FMS Acceleration for Accelerated PeFT Techniques

Currently only supports LoRA-related techniques, but more are in the pipeline to be added:

Plugins

Plugin	Description	Depends	Loading	Augmentation	Callbacks
autogptq	Loads 4bit GPTQ-LoRA with quantized GPTQ as base	AutoGPTQ	✅	✅	✅
bnb	Loads 4bit QLoRA with quantized bitsandbytes Linear4	Huggingface bitsandbytes	✅	✅	✅

fix upcasting (resulting in slowdown) issue for bnb plugin, originally discovered by inventors of Unsloth. NOTE: we recommend using mixed precision when using 4bit quant for better performance, as per our benchmarks.
bnb properly configured to work with FSDP following this guide.
triton_v2 kernels are not yet properly integrated into huggingface optimum.
triton_v2 kernels are the only 4bit kernels that work for training.

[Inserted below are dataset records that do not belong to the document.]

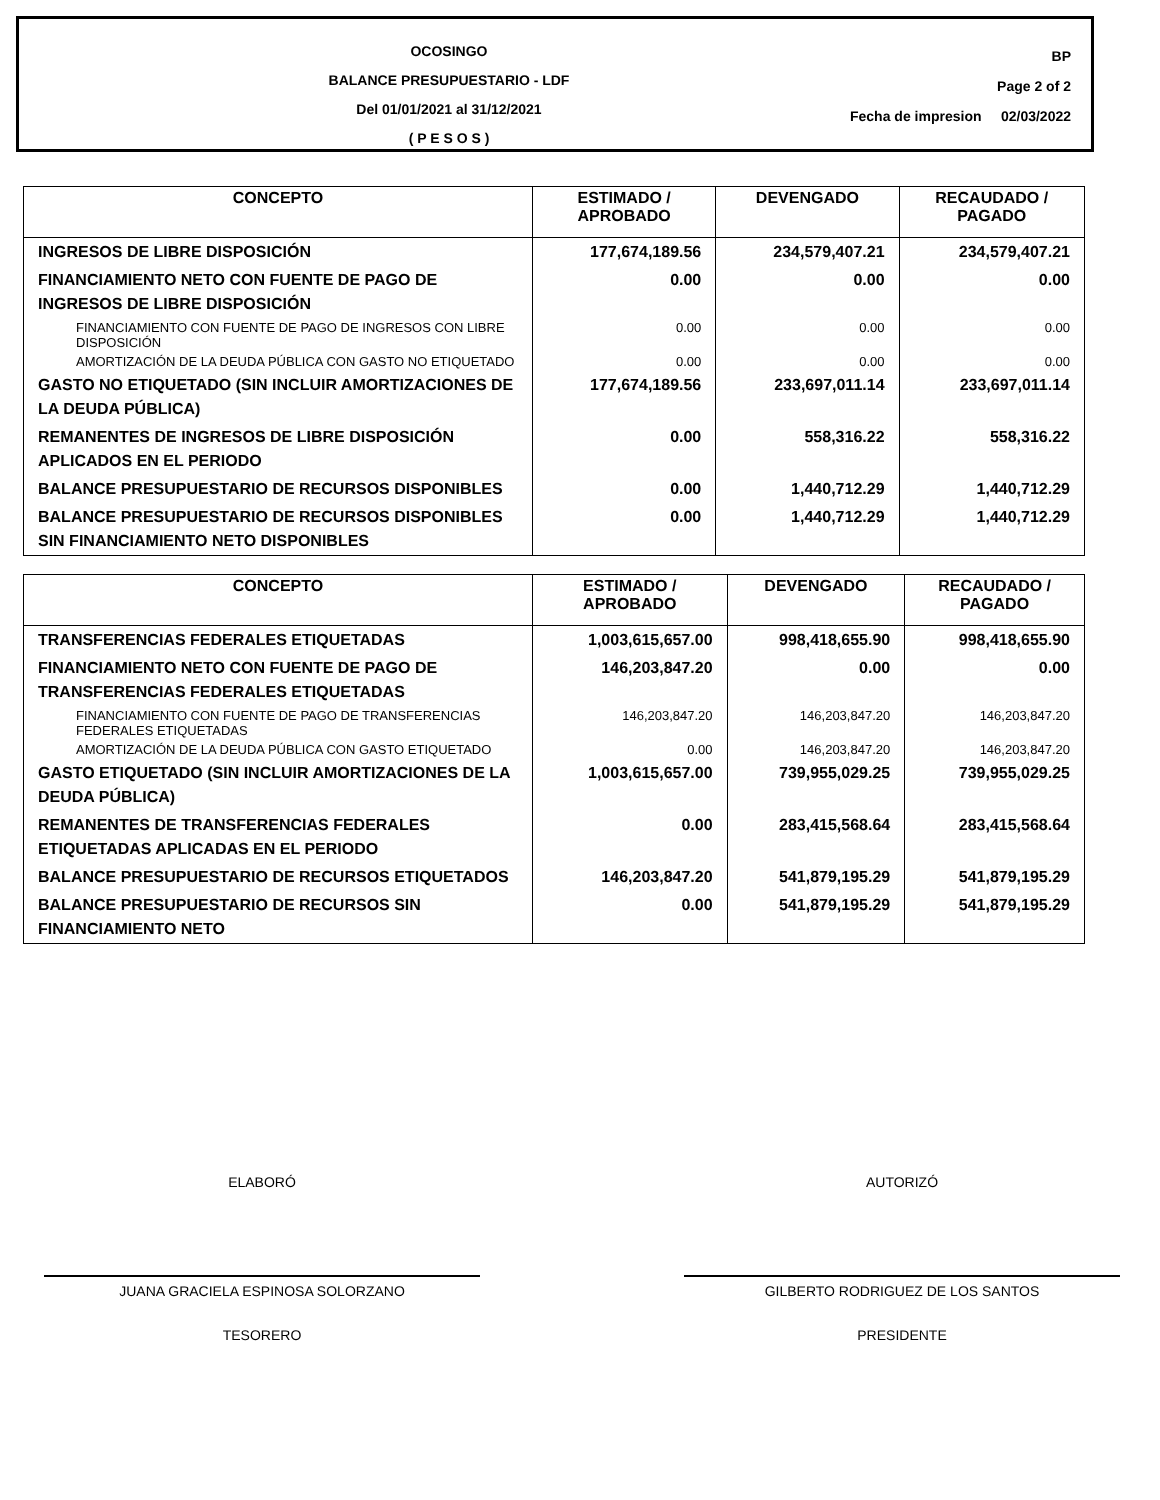OCOSINGO
BALANCE PRESUPUESTARIO - LDF
Del 01/01/2021 al 31/12/2021
( P E S O S )
BP
Page 2 of 2
Fecha de impresion 02/03/2022
| CONCEPTO | ESTIMADO / APROBADO | DEVENGADO | RECAUDADO / PAGADO |
| --- | --- | --- | --- |
| INGRESOS DE LIBRE DISPOSICIÓN | 177,674,189.56 | 234,579,407.21 | 234,579,407.21 |
| FINANCIAMIENTO NETO CON FUENTE DE PAGO DE INGRESOS DE LIBRE DISPOSICIÓN | 0.00 | 0.00 | 0.00 |
| FINANCIAMIENTO CON FUENTE DE PAGO DE INGRESOS CON LIBRE DISPOSICIÓN | 0.00 | 0.00 | 0.00 |
| AMORTIZACIÓN DE LA DEUDA PÚBLICA CON GASTO NO ETIQUETADO | 0.00 | 0.00 | 0.00 |
| GASTO NO ETIQUETADO (SIN INCLUIR AMORTIZACIONES DE LA DEUDA PÚBLICA) | 177,674,189.56 | 233,697,011.14 | 233,697,011.14 |
| REMANENTES DE INGRESOS DE LIBRE DISPOSICIÓN APLICADOS EN EL PERIODO | 0.00 | 558,316.22 | 558,316.22 |
| BALANCE PRESUPUESTARIO DE RECURSOS DISPONIBLES | 0.00 | 1,440,712.29 | 1,440,712.29 |
| BALANCE PRESUPUESTARIO DE RECURSOS DISPONIBLES SIN FINANCIAMIENTO NETO DISPONIBLES | 0.00 | 1,440,712.29 | 1,440,712.29 |
| CONCEPTO | ESTIMADO / APROBADO | DEVENGADO | RECAUDADO / PAGADO |
| --- | --- | --- | --- |
| TRANSFERENCIAS FEDERALES ETIQUETADAS | 1,003,615,657.00 | 998,418,655.90 | 998,418,655.90 |
| FINANCIAMIENTO NETO CON FUENTE DE PAGO DE TRANSFERENCIAS FEDERALES ETIQUETADAS | 146,203,847.20 | 0.00 | 0.00 |
| FINANCIAMIENTO CON FUENTE DE PAGO DE TRANSFERENCIAS FEDERALES ETIQUETADAS | 146,203,847.20 | 146,203,847.20 | 146,203,847.20 |
| AMORTIZACIÓN DE LA DEUDA PÚBLICA CON GASTO ETIQUETADO | 0.00 | 146,203,847.20 | 146,203,847.20 |
| GASTO ETIQUETADO (SIN INCLUIR AMORTIZACIONES DE LA DEUDA PÚBLICA) | 1,003,615,657.00 | 739,955,029.25 | 739,955,029.25 |
| REMANENTES DE TRANSFERENCIAS FEDERALES ETIQUETADAS APLICADAS EN EL PERIODO | 0.00 | 283,415,568.64 | 283,415,568.64 |
| BALANCE PRESUPUESTARIO DE RECURSOS ETIQUETADOS | 146,203,847.20 | 541,879,195.29 | 541,879,195.29 |
| BALANCE PRESUPUESTARIO DE RECURSOS SIN FINANCIAMIENTO NETO | 0.00 | 541,879,195.29 | 541,879,195.29 |
ELABORÓ
JUANA GRACIELA ESPINOSA SOLORZANO
TESORERO
AUTORIZÓ
GILBERTO RODRIGUEZ DE LOS SANTOS
PRESIDENTE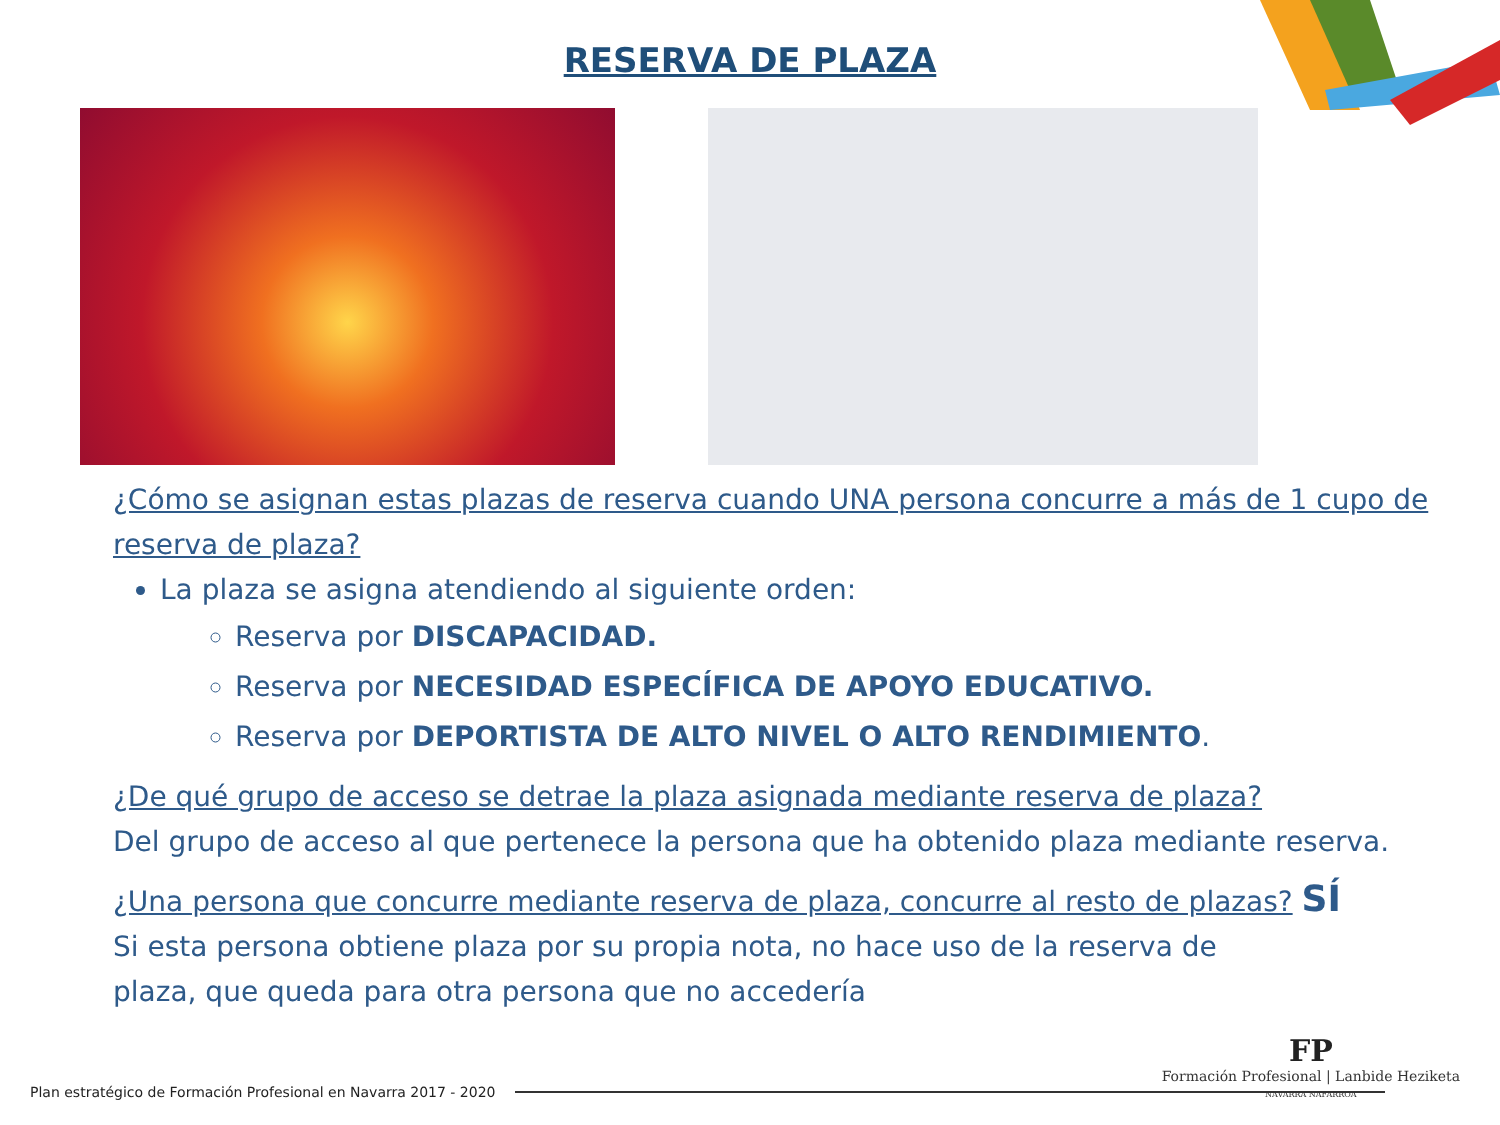RESERVA DE PLAZA
¿Cómo se asignan estas plazas de reserva cuando UNA persona concurre a más de 1 cupo de reserva de plaza?
La plaza se asigna atendiendo al siguiente orden:
Reserva por DISCAPACIDAD.
Reserva por NECESIDAD ESPECÍFICA DE APOYO EDUCATIVO.
Reserva por DEPORTISTA DE ALTO NIVEL O ALTO RENDIMIENTO.
¿De qué grupo de acceso se detrae la plaza asignada mediante reserva de plaza?
Del grupo de acceso al que pertenece la persona que ha obtenido plaza mediante reserva.
¿Una persona que concurre mediante reserva de plaza, concurre al resto de plazas? SÍ
Si esta persona obtiene plaza por su propia nota, no hace uso de la reserva de plaza, que queda para otra persona que no accedería
Plan estratégico de Formación Profesional en Navarra 2017 - 2020
FP
Formación Profesional | Lanbide Heziketa
NAVARRA NAFARROA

GPTQ-LORA depends on an AutoGPTQ backend to run. There are 2 backend options

Current Implementation
- This is an extracted local subset from ModelCloud's refactored fork.
- It removes redundant code to simplify build and installation of the plugin
Legacy Implementation
- This requires building the package from the official AutoGPTQ repository
- To replicate this implementation, follow the installation below
  - The legacy implementation of GPTQ-LORA uses an external AutoGPTQ package, you must ensure the specific commit is installed
```
pip install git+https://github.com/AutoGPTQ/AutoGPTQ.git@ea829c7bbe83561c2b1de26795b6592992373ef7
```
  - To construct the plugin, in the configuration object that is passed to the plugin - set use_external_lib: True (otherwise defaults to use the local AutoGPTQ package)
```
    peft:
    quantization: 
        auto_gptq:
        kernel: triton_v2
        from_quantized: True
        use_external_lib: True
```

GPTQ-LORA sometimes observed to have nan grad norms in the begining of training, but training proceeds well otherwise.